Епископ не посмел возразить. В голосе Изамбара так явственно слышалась музыка тихой радости и огромного, глубоко затаенного счастья, разлучить с которым его не могла даже смерть. Эта музыка звучала в такт дождю за окном, и слушать ее было сладко и больно. Монсеньор Доминик вспоминал органиста и думал о том, что Изамбар и вправду остался музыкантом, но его товарищ никогда бы не понял, каким образом: тот, кого в юные годы прозвали Орфеем, мог молчать, но сердце его пело от любви к математике.
«Как же нужно верить, чтобы так терпеть за свою веру!» – восхищался и недоумевал круглолицый молодой монах. Он не знал, что этой верой была наука, в которой Изамбар видел и Чудо, и Тайну, и Путь. Его математика призывала его к такой чистоте и свободе, что он не жалел ничего, чем обыкновенный человек дорожит по своей земной природе. Он не только размышлял об абстрактном, но и был ему верен. И он искренне сожалел о том, что монсеньор Доминик не разделяет с ним его счастья. Епископ уже признался себе, что действительно завидует Изамбару. Но… «почти»… Там было слово «почти». Что за ним стояло? Догадаться нетрудно, тем более после стольких подсказок.
В том, что сделал монсеньор Доминик, не было и тени желания задеть за живое. Скорее потребность исповедоваться, странная и непривычная для человека, который сам привык отпускать грехи и сидел под одной крышей со смертником.
– Изамбар, – выговорил он осторожно и неловко. – Твоя женщина с медными волосами и белой, как снег, кожей… У нее была родинка. Большая бурая родинка на правой руке, посреди запястья. – Он помедлил, улавливая, как напряглось в темноте сухое, тонкое тело, еще плотнее сжимаясь в комок. – Это было лет девять назад, у меня в Долэне. Ты… ты понимаешь меня?
Изамбар не шелохнулся.
– Это. – У епископа пересохло горло, голос стал хриплым. – Это я ее… Это сделал с ней я. Изамбар! Ты слышишь?
– Да, – выдохнул тот. – Я знаю.
– Знаешь? – вскрикнул монсеньор Доминик, словно раненый. – Как?
– Я видел сон, – еле уловимо раздалось из темноты. – Но это был не сон. Я просто видел. Ты был там.
– И ты узнал меня, когда увидел здесь, наяву? – похолодев, спросил епископ.
– Сразу.
Монсеньор Доминик отодвинулся на самый край соломенной постели и тоже прижал к груди колени, силясь унять дрожь, но зубы его отбивали дроби дождевых капель.
– Не бойся, – различил он все так же беззвучно, чувствуя, как жуть разливается у него внутри, подобно желчи, опутывает снаружи тьмой, не только густой, но липкой, вязкой и тягучей; еще немного – и он уже не сможет пошевелиться, двинуть пальцем, раскрыть рта…

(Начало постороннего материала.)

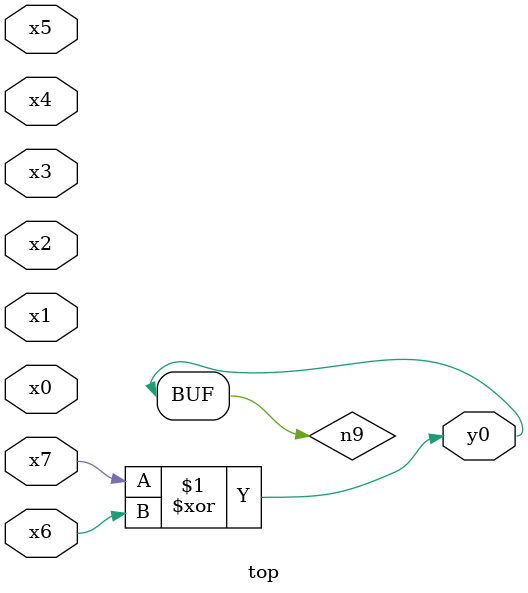
<source format=v>
module top( x0 , x1 , x2 , x3 , x4 , x5 , x6 , x7 , y0 );
  input x0 , x1 , x2 , x3 , x4 , x5 , x6 , x7 ;
  output y0 ;
  wire n9 ;
  assign n9 = x7 ^ x6 ;
  assign y0 = n9 ;
endmodule

</source>
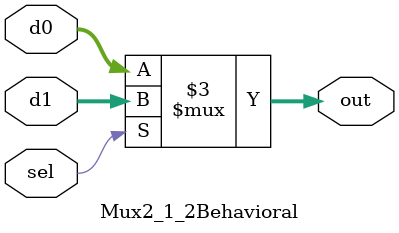
<source format=v>



module Mux2_1_2Behavioral( d0, d1, sel, out);

	input [1:0] d0, d1;
	input sel;
	
	output reg [1:0] out;
	
	always @(d0 or d1 or sel) begin
		
		if(sel) 
			out = d1;
		else
			out = d0;
			
	end
	
endmodule
	
	
</source>
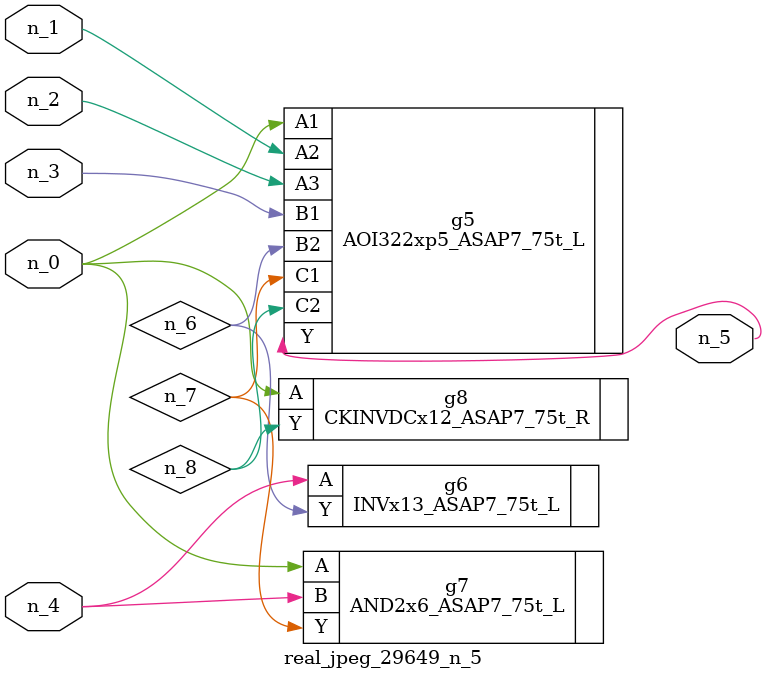
<source format=v>
module real_jpeg_29649_n_5 (n_4, n_0, n_1, n_2, n_3, n_5);

input n_4;
input n_0;
input n_1;
input n_2;
input n_3;

output n_5;

wire n_8;
wire n_6;
wire n_7;

AOI322xp5_ASAP7_75t_L g5 ( 
.A1(n_0),
.A2(n_1),
.A3(n_2),
.B1(n_3),
.B2(n_6),
.C1(n_7),
.C2(n_8),
.Y(n_5)
);

AND2x6_ASAP7_75t_L g7 ( 
.A(n_0),
.B(n_4),
.Y(n_7)
);

CKINVDCx12_ASAP7_75t_R g8 ( 
.A(n_0),
.Y(n_8)
);

INVx13_ASAP7_75t_L g6 ( 
.A(n_4),
.Y(n_6)
);


endmodule
</source>
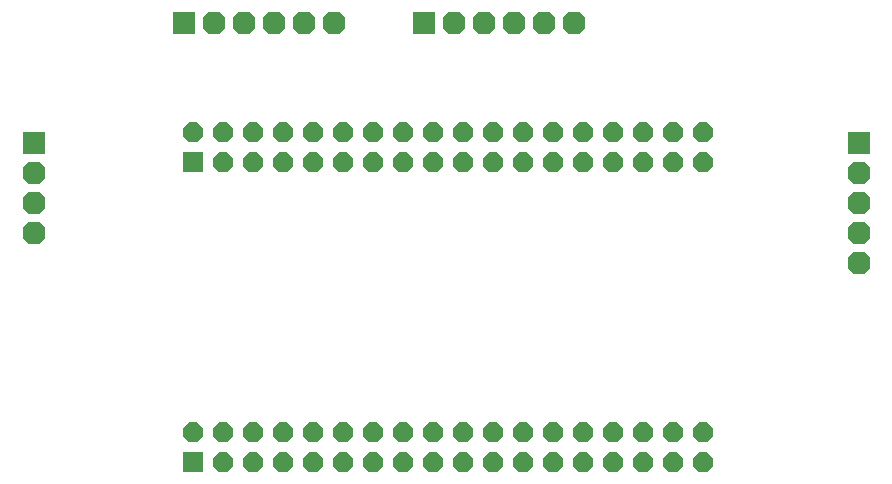
<source format=gbr>
G04 EAGLE Gerber RS-274X export*
G75*
%MOMM*%
%FSLAX34Y34*%
%LPD*%
%INSoldermask Bottom*%
%IPPOS*%
%AMOC8*
5,1,8,0,0,1.08239X$1,22.5*%
G01*
%ADD10R,1.676400X1.676400*%
%ADD11P,1.814519X8X22.500000*%
%ADD12P,2.089446X8X112.500000*%
%ADD13R,1.930400X1.930400*%
%ADD14P,2.089446X8X22.500000*%


D10*
X236900Y108960D03*
D11*
X236900Y134360D03*
X262300Y108960D03*
X262300Y134360D03*
X287700Y108960D03*
X287700Y134360D03*
X313100Y108960D03*
X313100Y134360D03*
X338500Y108960D03*
X338500Y134360D03*
X363900Y108960D03*
X363900Y134360D03*
X389300Y108960D03*
X389300Y134360D03*
X414700Y108960D03*
X414700Y134360D03*
X440100Y108960D03*
X440100Y134360D03*
X465500Y108960D03*
X465500Y134360D03*
X490900Y108960D03*
X490900Y134360D03*
X516300Y108960D03*
X516300Y134360D03*
X541700Y108960D03*
X541700Y134360D03*
X567100Y108960D03*
X567100Y134360D03*
X592500Y108960D03*
X592500Y134360D03*
X617900Y108960D03*
X617900Y134360D03*
X643300Y108960D03*
X643300Y134360D03*
X668700Y108960D03*
X668700Y134360D03*
D10*
X236900Y362960D03*
D11*
X236900Y388360D03*
X262300Y362960D03*
X262300Y388360D03*
X287700Y362960D03*
X287700Y388360D03*
X313100Y362960D03*
X313100Y388360D03*
X338500Y362960D03*
X338500Y388360D03*
X363900Y362960D03*
X363900Y388360D03*
X389300Y362960D03*
X389300Y388360D03*
X414700Y362960D03*
X414700Y388360D03*
X440100Y362960D03*
X440100Y388360D03*
X465500Y362960D03*
X465500Y388360D03*
X490900Y362960D03*
X490900Y388360D03*
X516300Y362960D03*
X516300Y388360D03*
X541700Y362960D03*
X541700Y388360D03*
X567100Y362960D03*
X567100Y388360D03*
X592500Y362960D03*
X592500Y388360D03*
X617900Y362960D03*
X617900Y388360D03*
X643300Y362960D03*
X643300Y388360D03*
X668700Y362960D03*
X668700Y388360D03*
D12*
X457200Y480060D03*
D13*
X431800Y480060D03*
D12*
X482600Y480060D03*
X508000Y480060D03*
X533400Y480060D03*
X558800Y480060D03*
X254000Y480060D03*
D13*
X228600Y480060D03*
D12*
X279400Y480060D03*
X304800Y480060D03*
X330200Y480060D03*
X355600Y480060D03*
D14*
X101600Y353060D03*
D13*
X101600Y378460D03*
D14*
X101600Y327660D03*
X101600Y302260D03*
X800100Y353060D03*
D13*
X800100Y378460D03*
D14*
X800100Y327660D03*
X800100Y302260D03*
X800100Y276860D03*
M02*

</source>
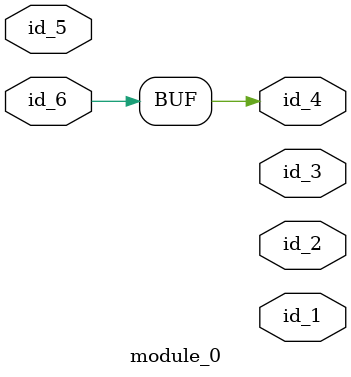
<source format=v>
module module_0 (
    id_1,
    id_2,
    id_3,
    id_4,
    id_5,
    id_6
);
  inout id_6;
  inout id_5;
  output id_4;
  output id_3;
  output id_2;
  output id_1;
  assign id_4 = id_6;
endmodule

</source>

– Ты ждал меня! – Язык его забился о нёбо пойманной в невод рыбой – так кричат без голоса в ночных кошмарах, отчаянным и тщетным усилием. – Ты все это устроил нарочно, чтобы …
– Не так и не затем, зачем ты думаешь. Я знал, что мы встретимся. Но я никогда не хотел тебе мстить, – говорила ночь.
– Ты мстишь мне своей смертью! – вырвалось из епископа.
– Не мщу, Доминик. Так вышло. Я же извинился!
– А ты, Изамбар? – И слово, так долго спавшее в тишине и мраке, застучало в виски, в сердце громче дождя, сильнее страха, подобно человеку, уставшему ждать под дверью и готовому выломать ее, разбить в щепки. – Ты меня прощаешь? Ты простишь мне ее?
– Я простил.
– Правда?
– Правда, Доминик. Но тебе нужно не мое прощение. Тебе нужны только эти ночь и дождь.
– Они невыносимы! – взмолился епископ.
– Я знаю, – заверил Изамбар. – Знаю! Ведь ты не можешь их слушать, не думая о сырых дровах и клубах дыма. Но именно поэтому тебе нужны ночь и дождь. Недаром тебя заинтересовала моя четырехмерная геометрия. Я сказал тебе: вода течет как время. Слушай ее, Доминик. Если слиться со звуком, он становится потоком бесконечной протяженности, по нему можно двигаться. Прошлое и будущее существуют относительно нулевой отметки, за которую ты уцепился в своей трехмерности. Не противься потоку – ты не выдержишь напора. Просто слушай.